Crash Course Album

27 June 2013 | 10:45 am | Michael Smith

"We felt that the album had to be this collection of songs that had been written over the past year because that kind of defines the start of Splashh. Now we’re experimenting a bit more."

Fresh out of high school, Toto Vivian left Australia for London, but it was in Byron Bay a couple of summers ago that he met New Zealander, singer Sasha Carlson, and struck up a musical friendship that saw them back in London learning how to play guitar, write songs and record them in Vivian's Hackney bedroom. Twelve months of experimenting later, they've released their debut album, Comfort.

“A year ago I wouldn't have thought we'd have an album out that's been self-produced and done at home,” a still pleasantly surprised Vivian admits. “Since I moved to London five years ago, I started recording myself and trying to learn how to produce stuff, and also teach myself guitar at the same time, and during those years I've just spent endless hours in my bedroom just messing about with effects. It's a pretty simple setup, really; I've just got Logic Pro on my laptop, a couple of cheap microphones, and it's all done in the computer – no hardware. There's no real secret to it – I guess it's how you listen to it and how you try and create something. For me it's all in the ears – if it sounds good, it's good. Lots of distortion, delay and reverb. I don't worry about all the technical science behind it. I mean it's good to know but sometimes people get too caught up in the science of mixing and recording I think.

“Sasha and I would literally just sit in my room and we'd be bashing it out on the drum machine trying to make it sound as live as possible to play with it. I just used Reason, ReDrum, just kind of like '60s drum samples. It's, like, all Logic Pro plug-ins pretty much. That way we wrote most of the album, pretty much straightaway, before we even had a drummer. And now live, Jake [ex-The Checks drummer Jacob Moore, an old friend of Carlson's, who was flown in from New Zealand a week before the band's first gig] has transcribed all the beats that we wrote and made them his own, which is good.”

Completing the four-piece line-up of Splashh is Englishman Thomas Beal on bass, though again, he isn't on the debut album.

Don't miss a beat with our FREE daily newsletter

“We just play Fender Stratocasters and actually all the bass was recorded through the guitar – I just dropped the pitch on it… and that's the bass. I think it sounded a little bit more twangier than the actual bass guitar itself. So that's a little technique we used over the year whilst we were recording the album. We just kept dodging all these obstacles,” Vivian laughs, “and just found our way on how to record a bass without having a bass. But it actually turned out working out – I don't know; I guess it's the sound of the album.”

Logic Pro is, of course, a hybrid 32/64 bit digital audio workstation and MIDI sequencer software application originally designed by German software company Emagic, which company Apple bought in 2002, and runs on the Apple Mac OS X platform.
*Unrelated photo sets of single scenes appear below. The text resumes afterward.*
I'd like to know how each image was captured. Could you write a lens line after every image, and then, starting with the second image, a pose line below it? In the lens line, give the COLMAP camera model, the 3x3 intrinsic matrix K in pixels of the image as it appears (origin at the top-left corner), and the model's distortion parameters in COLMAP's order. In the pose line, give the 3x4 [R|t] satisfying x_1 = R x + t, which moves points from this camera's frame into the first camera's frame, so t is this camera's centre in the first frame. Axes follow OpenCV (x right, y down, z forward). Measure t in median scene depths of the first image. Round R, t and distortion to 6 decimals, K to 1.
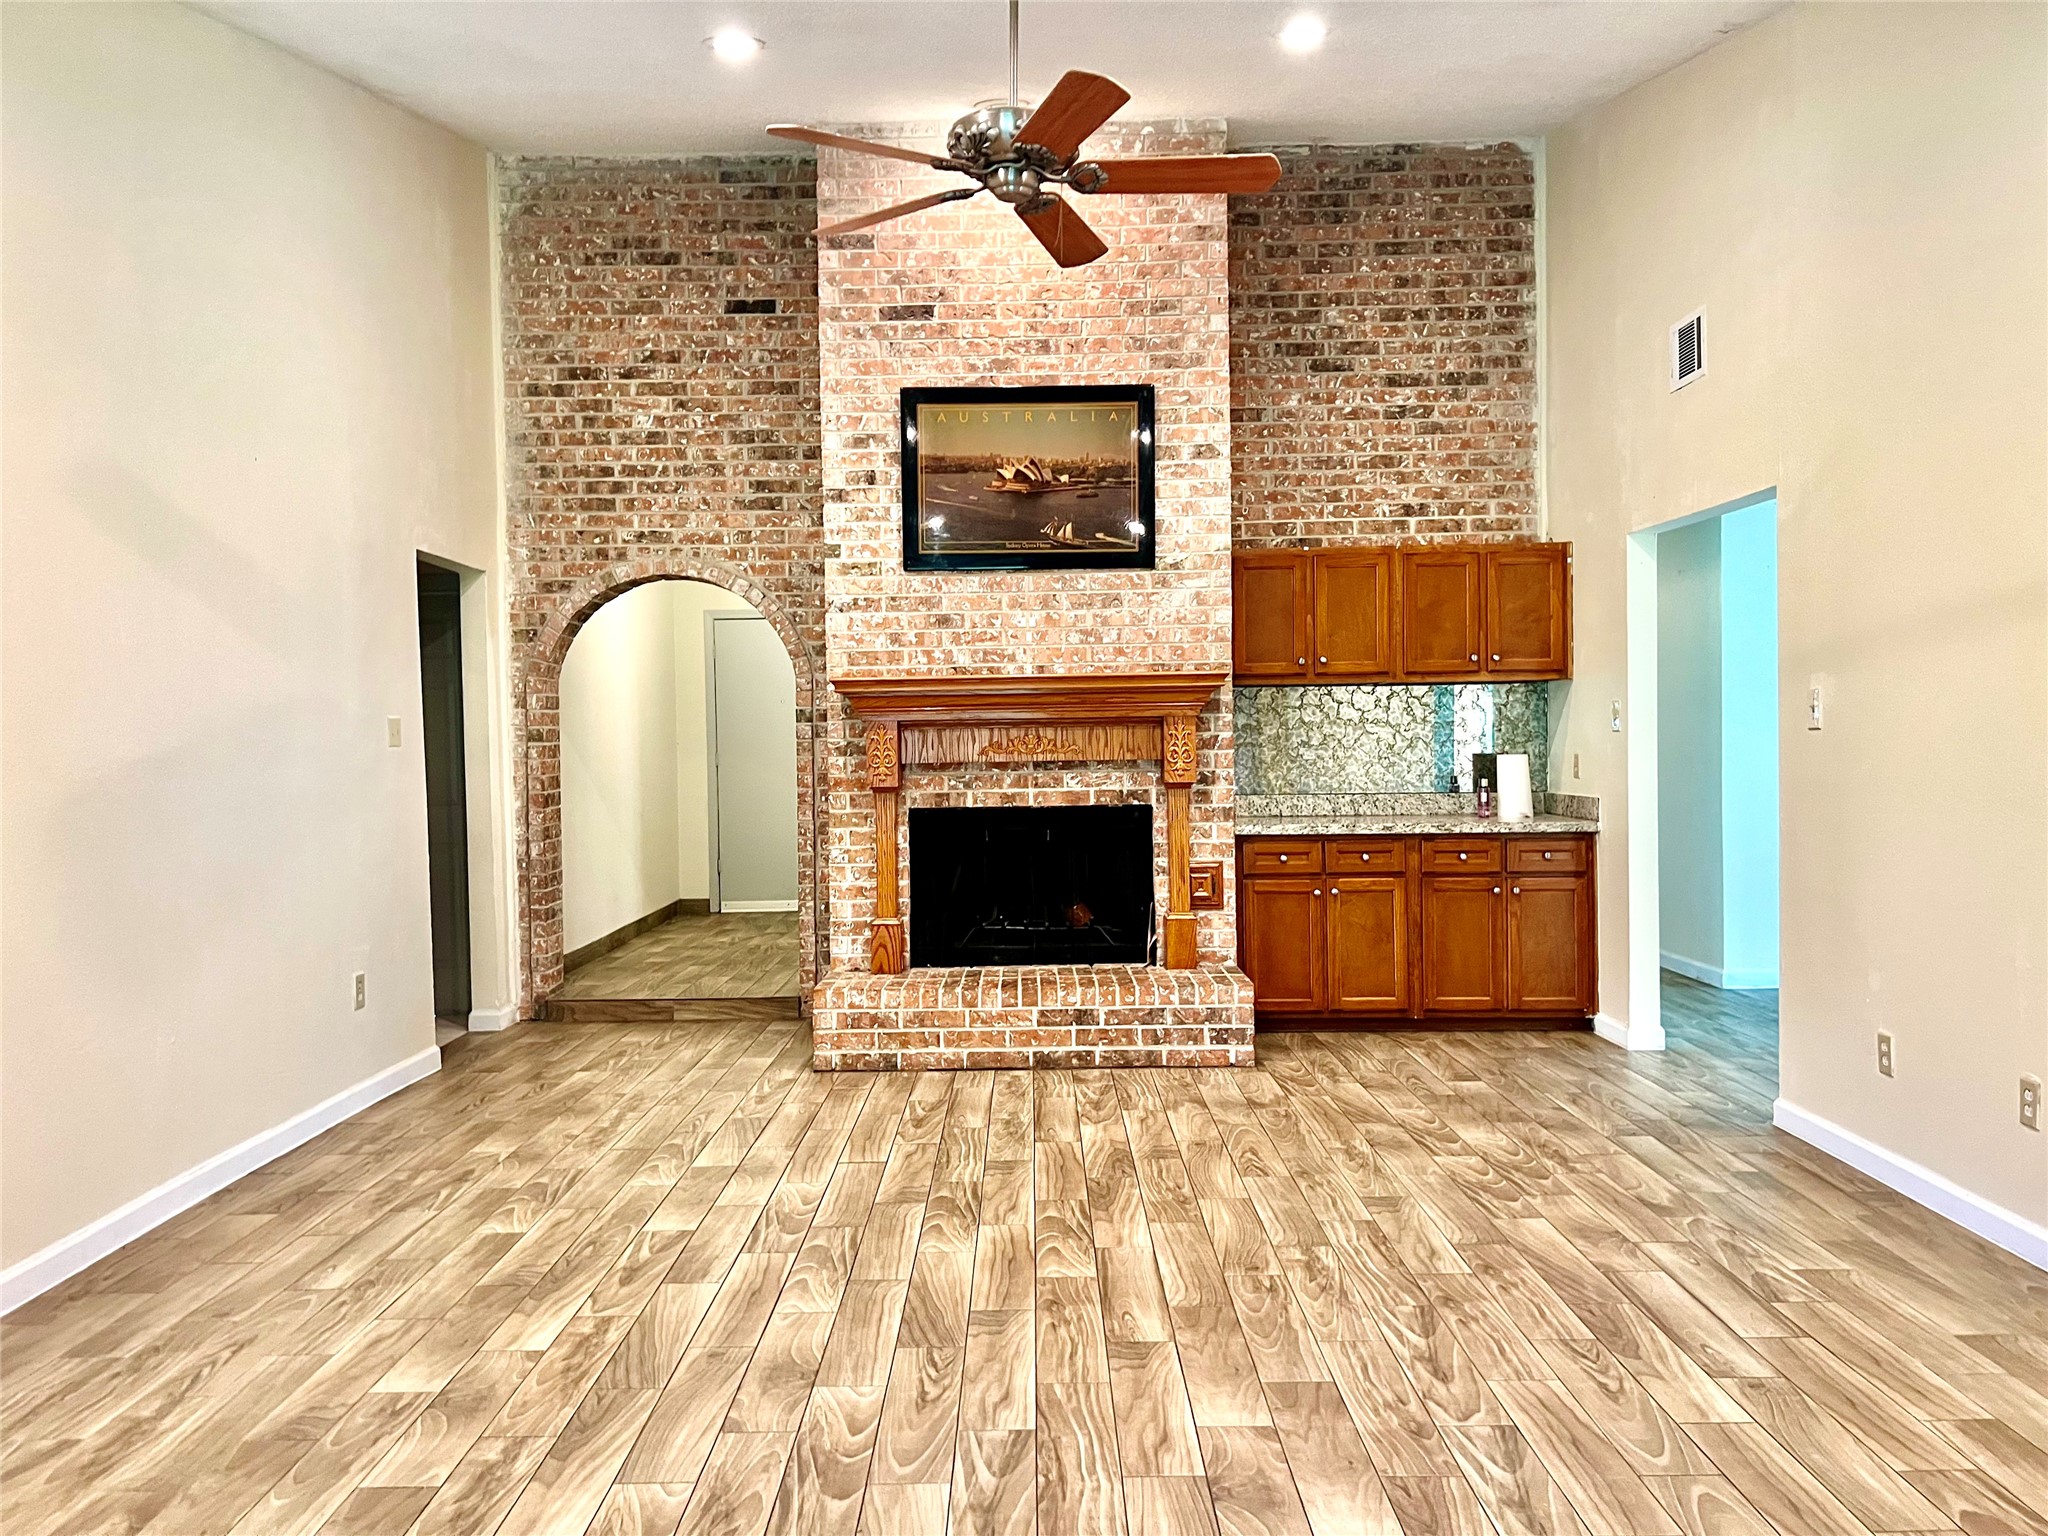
lens RADIAL K [[1542.4, 0, 1014.2], [0, 1542.4, 754.0], [0, 0, 1]] dist [0.062363, -0.070864]
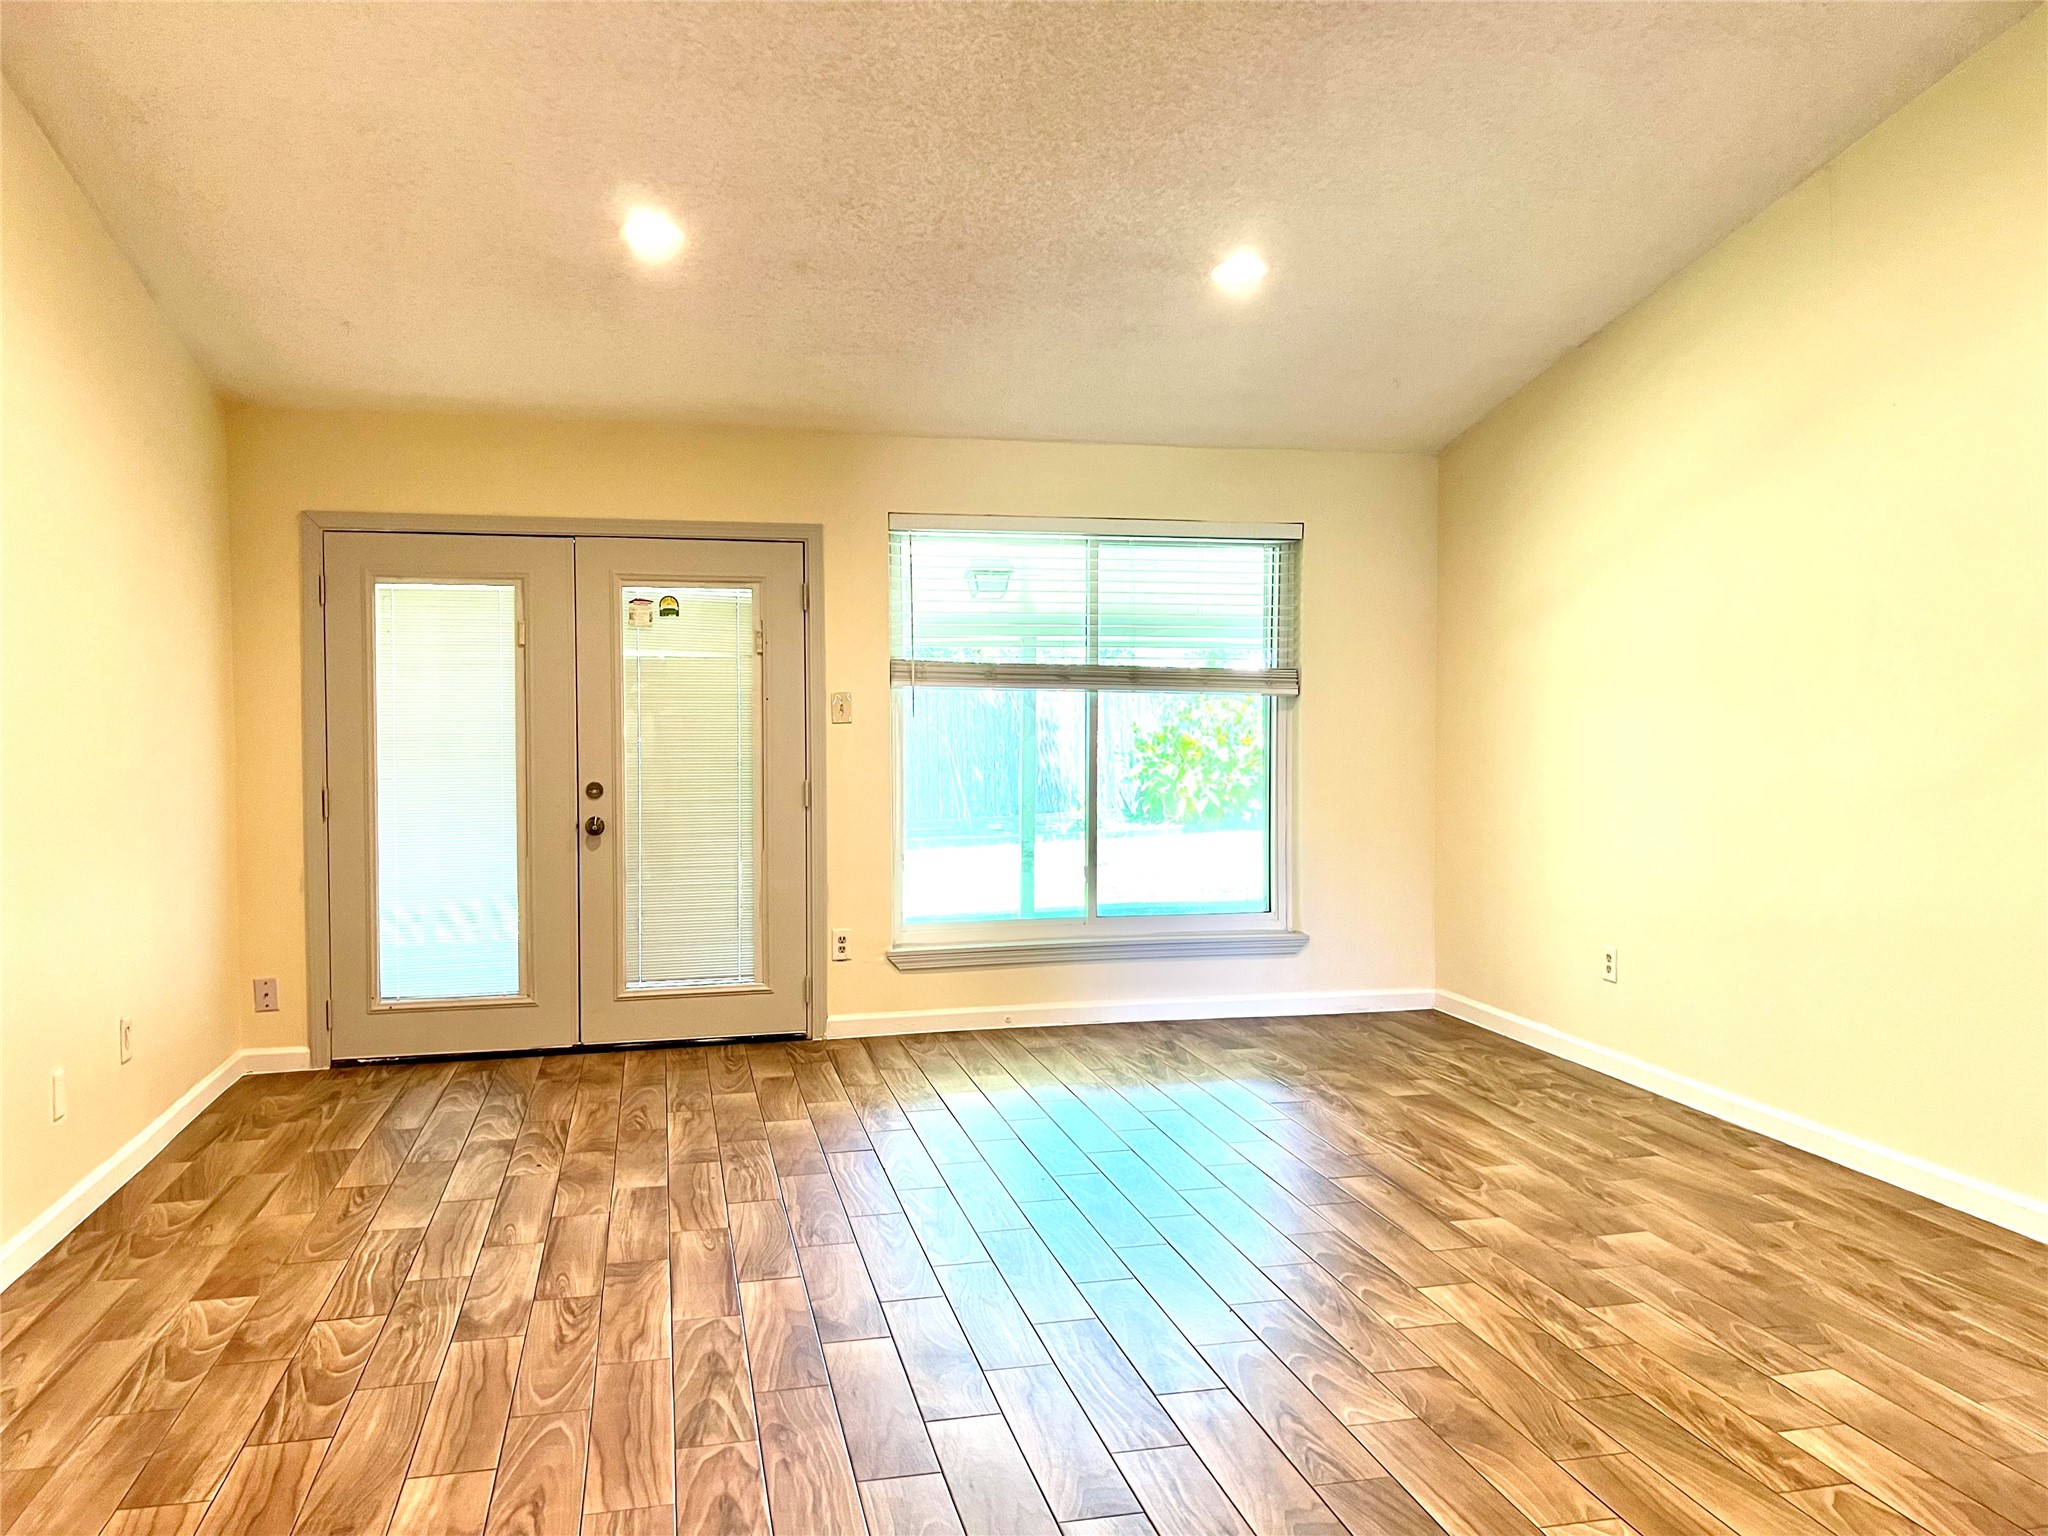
lens RADIAL K [[1542.4, 0, 1020.3], [0, 1542.4, 766.9], [0, 0, 1]] dist [0.062363, -0.070864]
pose [[-0.971256, 0.026527, -0.236553, 0.199443], [0.013407, 0.998290, 0.056902, -0.021875], [0.237658, 0.052095, -0.969951, 1.177010]]
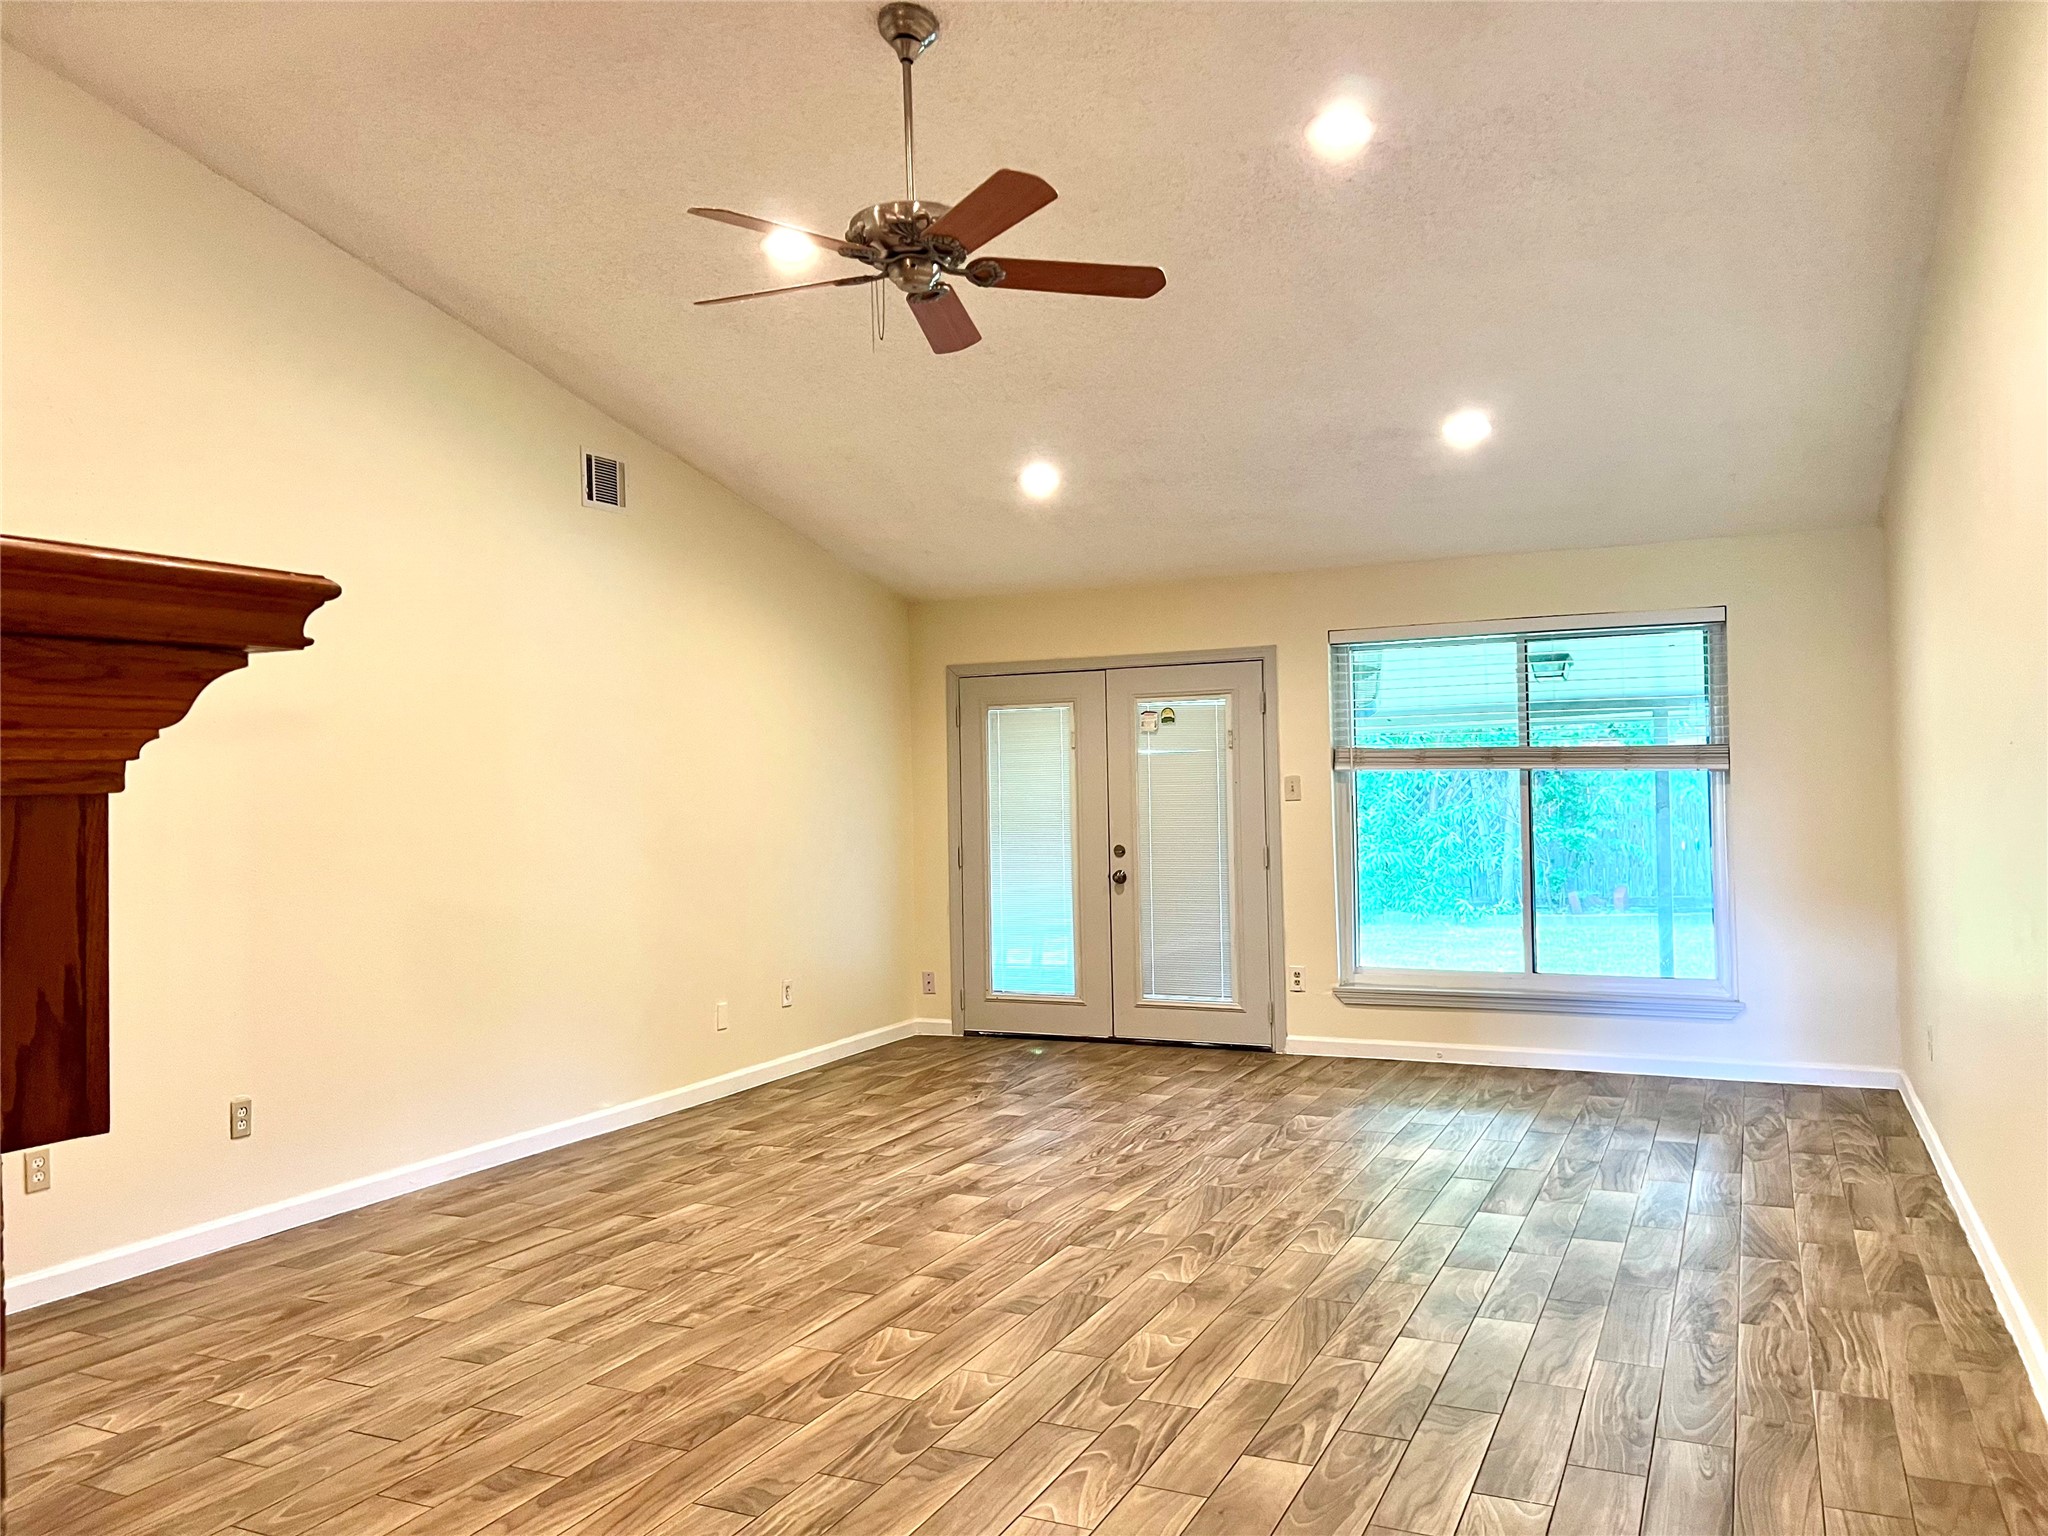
lens RADIAL K [[1542.4, 0, 1044.3], [0, 1542.4, 757.5], [0, 0, 1]] dist [0.062363, -0.070864]
pose [[-0.912621, 0.041008, 0.406745, -0.374290], [0.040007, 0.999139, -0.010970, -0.024794], [-0.406845, 0.006261, -0.913476, 1.472970]]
The latest update is Logic Pro 9, with built-in library browsers to more easily navigate thousands of instrument and effect settings, Apple Loops and more.

“I guess it's a bit of a cheat really, using all the amp designers and stuff [on Logic Pro] but I guess now it's got me prepared to move forward and experiment in an actual studio – you know, mic'ing up things.”

Recorded, engineered, produced and mixed in Vivian's bedroom, the band then sent the finished product to RAK Studios to be mastered through analogue tape machines “to add a little more warmth to it”.

RAK Recording Studios were originally set up in 1976 by record producer Mickie Most, who converted a Victorian schoolhouse and church hall in London's St John's Wood into a state-of-the-art recording studio complex with full residential facilities. RAK Mastering offers basic, DDP image and online mastering options, the latter launched three years ago, utilising a combination of state of the art and vintage equipment, including analogue gear dating right back to the 1950s.

Splashh released two proper singles – Need It and Vacation – last year in the UK, both of which feature on the album, as well as a very limited edition – 50 copies only – of another song, All I Wanna Do, also on the album, on the cassette-only boutique label Kissability, which “sets out to celebrate the old cassette format whilst also embracing the digital age”.

“We felt that the album had to be this collection of songs that had been written over the past year because that kind of defines the start of Splashh. Now we're experimenting a bit more. With a live rhythm section, the dynamics have widened and playing live – we've been playing live now for eight months – we all sort of get it and even in soundchecks we're jamming out new ideas. It's all very exciting.

After a lightning visit to play Sydney and Melbourne, Splashh are heading back to the UK to support The Rolling Stones at Hyde Park.

“To be honest with you, I thought it was an April Fools' joke,” Vivian admits. “Our manager sent us a text, saying, 'Yeah, we're looking at this Rolling Stones gig' and I thought he must have meant one of the other bands he manages!”